Харвей тоже строит свою книгу, помещая известные действия Иисуса в их контекст, который, в свою очередь, ограничивает их значение определенными пределами. Это отражено в названии его книги «Jesus and the Constraints of History». Его метод можно проиллюстрировать, процитировав то, что он пишет по вопросу о Иисусе как учителе.

...мы обнаружим, что те бедные биографические сведения, которые установлены с высокой степенью исторической достоверности, но, как кажется поначалу, несут мало информации, интересной для богословов, приобретают большую значимость. Например, утверждение, что Иисус был учителем, когда оно поставлено в контекст ограничений, касающихся любого учителя того времени и гой культуры, а также в контекст ограниченного количества возможностей, открытых для любого, кто хотел выступить с новой инициативой в религиозных вопросах, оставаясь в то же время понятным большинству своих слушателей, — такое утверждение способно дать удивительно много информации о том, какой должна была быть личность Иисуса, и о характере результатов, на которые он был нацелен; и эта информация весьма значима для основного вопроса христологии: кем и чем был Иисус? 15

Признаюсь, когда я прочел эти слова, я подумал, что Харвей сумел первым опубликовать книгу, над которой я работал, хоть и с перерывами, почти десять лет. Оказалось, что это не так, и я возвращаюсь к процитированному тексту, чтобы показать, насколько адекватен его метод. Оказалось, что наши перечни фактов не совсем совпадают 16, что мы совершенно по-разному оцениваем диапазон возможных смыслов внутри иудаизма, и что — как это всегда бывает — мы не согласны по поводу отдельных перикоп. Далее, как показывает процитированный абзац, Харвей заботится о том, чтобы направить обсуждение в сторону проблемы христологии, и уделяет много внимания вопросу о том, какое значение имеет для современного человека древняя мысль 17. Я от этих вопросов абстрагируюсь.
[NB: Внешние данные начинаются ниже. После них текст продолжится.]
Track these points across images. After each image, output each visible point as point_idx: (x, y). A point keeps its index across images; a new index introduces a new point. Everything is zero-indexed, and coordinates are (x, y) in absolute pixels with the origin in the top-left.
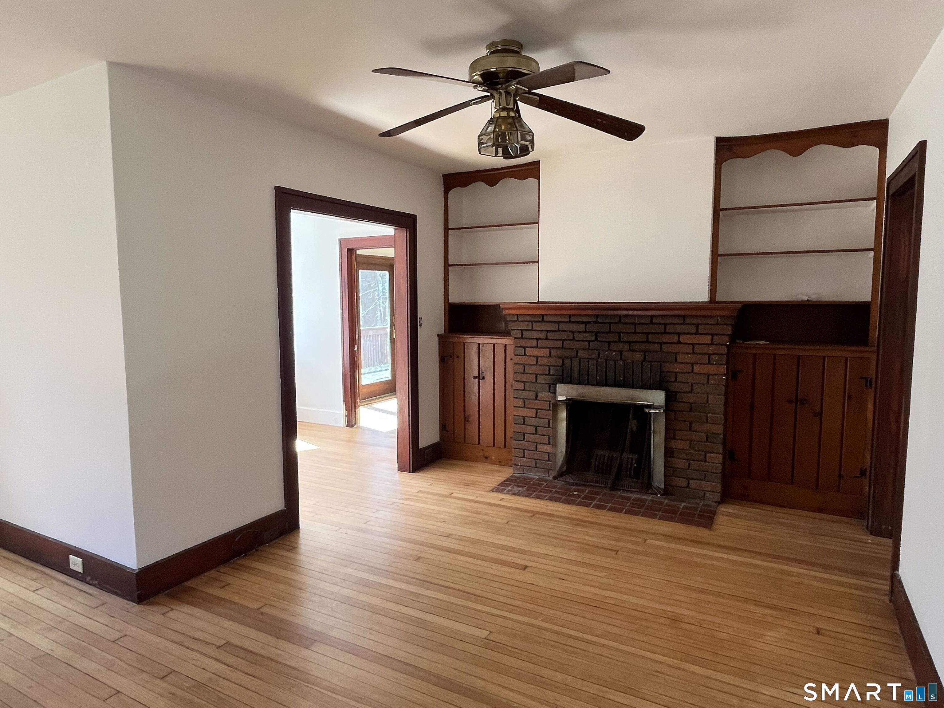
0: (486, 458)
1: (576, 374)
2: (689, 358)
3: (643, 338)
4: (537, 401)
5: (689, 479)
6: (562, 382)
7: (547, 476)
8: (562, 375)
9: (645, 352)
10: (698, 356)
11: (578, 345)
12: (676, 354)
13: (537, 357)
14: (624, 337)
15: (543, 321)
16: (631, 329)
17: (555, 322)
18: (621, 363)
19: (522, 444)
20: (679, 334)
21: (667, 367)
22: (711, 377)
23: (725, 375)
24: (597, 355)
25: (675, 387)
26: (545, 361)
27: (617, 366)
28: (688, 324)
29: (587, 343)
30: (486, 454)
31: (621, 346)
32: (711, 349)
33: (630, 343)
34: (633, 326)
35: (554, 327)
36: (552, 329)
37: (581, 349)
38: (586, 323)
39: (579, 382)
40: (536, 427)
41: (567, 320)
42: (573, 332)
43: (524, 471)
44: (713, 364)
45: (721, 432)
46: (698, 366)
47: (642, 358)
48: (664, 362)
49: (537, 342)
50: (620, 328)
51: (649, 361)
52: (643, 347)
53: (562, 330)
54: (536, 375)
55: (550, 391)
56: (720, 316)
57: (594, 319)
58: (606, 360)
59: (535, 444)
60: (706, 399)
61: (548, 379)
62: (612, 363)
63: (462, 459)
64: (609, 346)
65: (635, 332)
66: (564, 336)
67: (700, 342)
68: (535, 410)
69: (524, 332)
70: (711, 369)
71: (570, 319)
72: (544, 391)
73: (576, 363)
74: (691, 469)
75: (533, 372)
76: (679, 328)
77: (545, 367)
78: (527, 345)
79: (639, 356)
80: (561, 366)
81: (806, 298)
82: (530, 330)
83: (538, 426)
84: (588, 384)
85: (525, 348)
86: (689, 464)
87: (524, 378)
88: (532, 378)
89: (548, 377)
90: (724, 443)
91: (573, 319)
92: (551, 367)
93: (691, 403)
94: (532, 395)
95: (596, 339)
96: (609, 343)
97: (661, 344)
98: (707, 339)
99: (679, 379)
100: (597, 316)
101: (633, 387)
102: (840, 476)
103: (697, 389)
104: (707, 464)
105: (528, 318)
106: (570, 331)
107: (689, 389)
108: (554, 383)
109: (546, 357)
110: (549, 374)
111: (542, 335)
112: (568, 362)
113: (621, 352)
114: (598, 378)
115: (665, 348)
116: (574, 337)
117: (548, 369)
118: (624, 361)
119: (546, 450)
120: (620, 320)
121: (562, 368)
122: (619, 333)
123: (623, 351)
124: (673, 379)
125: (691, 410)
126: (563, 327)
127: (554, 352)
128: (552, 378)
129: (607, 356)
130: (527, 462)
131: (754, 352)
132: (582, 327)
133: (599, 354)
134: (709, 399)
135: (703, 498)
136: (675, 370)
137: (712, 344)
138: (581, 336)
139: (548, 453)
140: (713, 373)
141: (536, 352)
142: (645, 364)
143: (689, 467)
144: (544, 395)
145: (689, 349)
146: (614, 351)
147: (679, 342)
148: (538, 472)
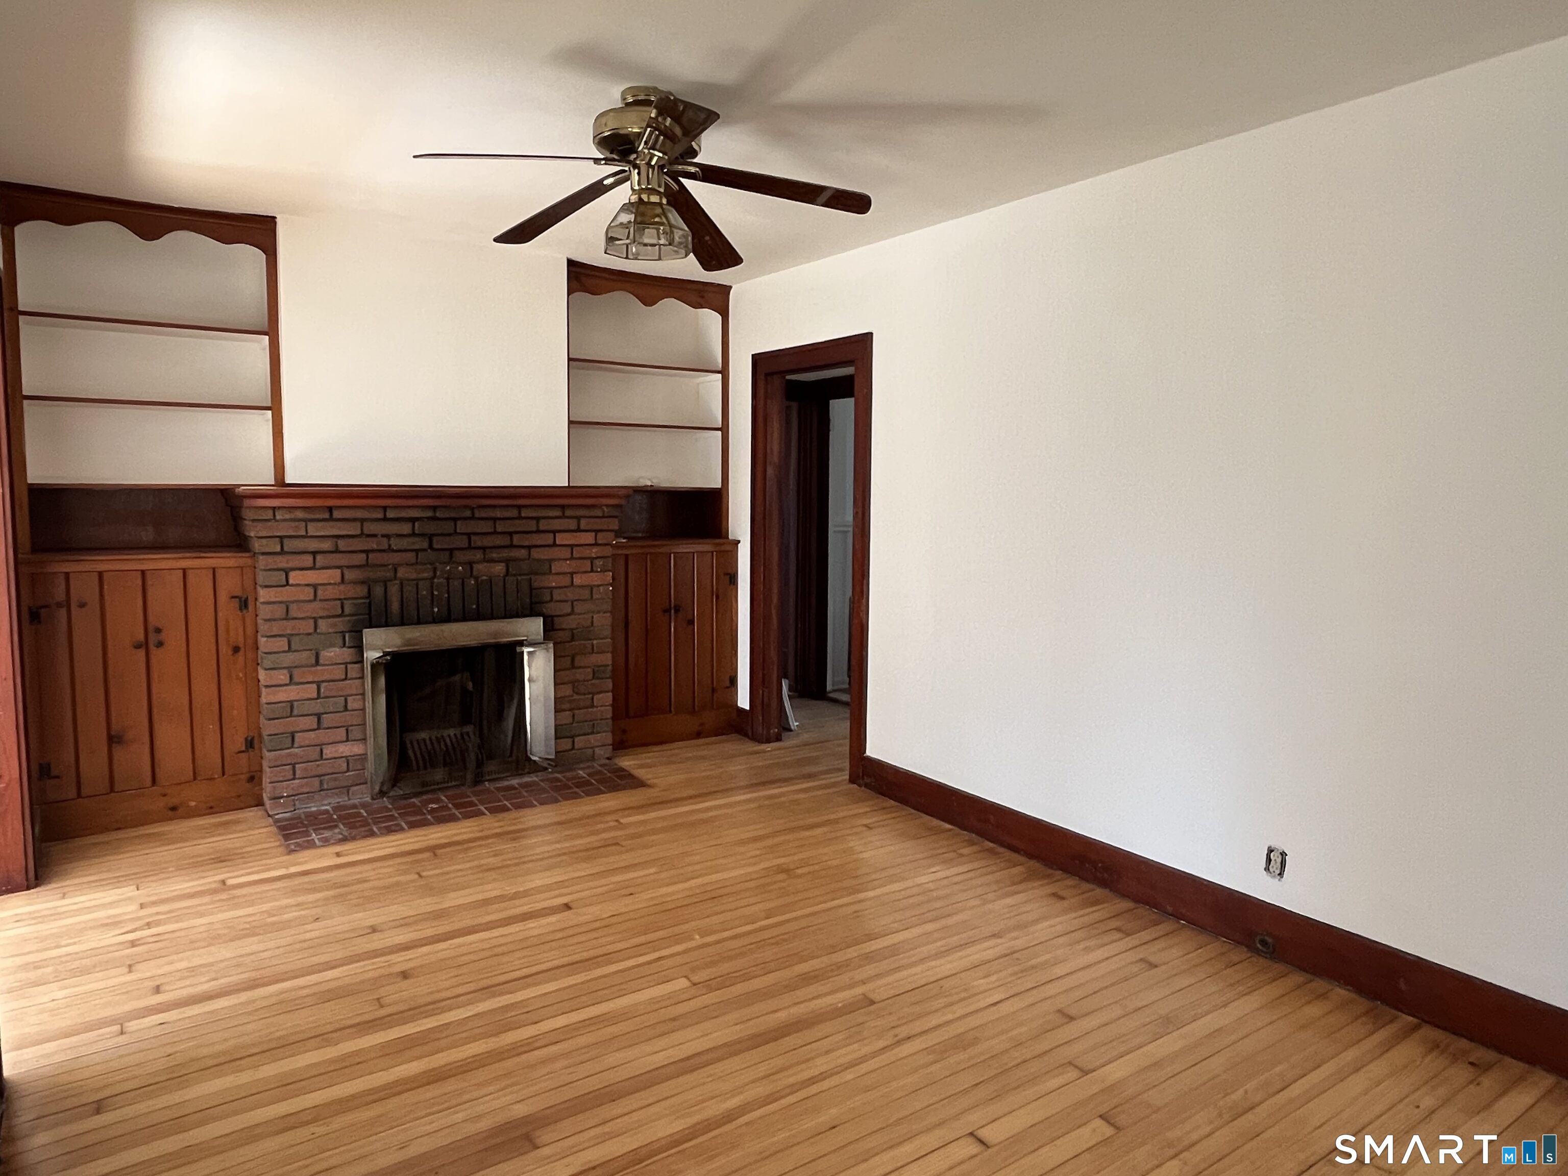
0: (174, 809)
1: (395, 606)
2: (566, 567)
3: (505, 541)
4: (319, 668)
5: (573, 737)
6: (371, 626)
7: (346, 799)
8: (370, 614)
9: (507, 561)
10: (579, 562)
11: (395, 558)
12: (550, 561)
13: (315, 587)
14: (478, 541)
15: (331, 519)
16: (486, 527)
17: (354, 520)
18: (473, 582)
19: (289, 755)
20: (554, 532)
21: (538, 582)
22: (595, 590)
23: (611, 585)
24: (431, 574)
25: (551, 609)
26: (331, 592)
27: (466, 589)
28: (568, 517)
29: (414, 554)
30: (174, 801)
31: (469, 556)
32: (594, 552)
33: (484, 549)
34: (491, 523)
35: (353, 529)
36: (350, 533)
37: (402, 565)
38: (413, 520)
39: (403, 622)
40: (319, 716)
41: (380, 516)
42: (388, 536)
43: (294, 805)
44: (598, 572)
45: (610, 663)
46: (579, 576)
47: (504, 571)
48: (536, 574)
49: (314, 559)
50: (472, 527)
51: (514, 575)
52: (505, 554)
53: (368, 533)
54: (315, 620)
55: (344, 645)
56: (607, 506)
57: (429, 514)
58: (448, 579)
59: (318, 748)
60: (590, 621)
61: (342, 624)
62: (456, 583)
63: (105, 829)
64: (451, 556)
65: (495, 533)
66: (372, 544)
67: (582, 542)
68: (315, 686)
69: (286, 541)
70: (595, 579)
71: (385, 515)
72: (332, 645)
73: (394, 589)
74: (578, 722)
75: (308, 614)
76: (557, 524)
77: (332, 603)
78: (290, 565)
79: (499, 568)
80: (366, 598)
81: (649, 483)
82: (302, 537)
83: (323, 714)
84: (419, 622)
85: (287, 572)
86: (574, 715)
87: (289, 627)
88: (308, 626)
89: (340, 619)
90: (614, 677)
91: (391, 514)
92: (345, 602)
93: (572, 630)
94: (305, 657)
95: (431, 546)
96: (451, 551)
97: (529, 547)
98: (589, 538)
99: (556, 597)
100: (435, 508)
101: (492, 617)
102: (713, 690)
103: (578, 608)
104: (595, 709)
105: (300, 514)
106: (383, 536)
107: (569, 610)
108: (357, 629)
109: (335, 584)
110: (342, 615)
111: (327, 545)
112: (378, 590)
113: (471, 564)
114: (436, 610)
115: (536, 554)
116: (390, 546)
117: (340, 606)
118: (476, 578)
119: (342, 753)
120: (473, 514)
121: (367, 601)
122: (469, 535)
123: (474, 562)
124: (548, 598)
125: (573, 639)
126: (370, 528)
127: (350, 575)
128: (349, 621)
129: (449, 572)
130: (302, 786)
131: (625, 552)
132: (406, 528)
133: (435, 570)
134: (594, 619)
135: (593, 758)
136: (550, 585)
137: (596, 544)
138: (404, 543)
139: (346, 757)
140: (596, 583)
141: (313, 577)
142: (510, 579)
143: (573, 720)
144: (335, 653)
145: (566, 553)
146: (460, 564)
147: (554, 545)
148: (327, 796)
Фигурирующая в цитате фраза «должна была быть» и подобные ей очень часто встречаются в книге Харвея. Это показывает, в какой степени он вынужден следовать тому, что можно назвать «априорной» историей: если Иисус сделал X, он должен был иметь в виду Y. Настоящая работа никоим образом не свободна от такого рода аргументации, хотя я не пользуюсь ею столь же часто, как Харвей. Такие аргументы не всегда плохи. Их ценность зависит от нескольких факторов, из которых можно упомянуть два самых важных: насколько мы уверены в возможном диапазоне смыслов любого данного действия или речения; сколько цепочек фактических данных сходится к одному и тому же смыслу.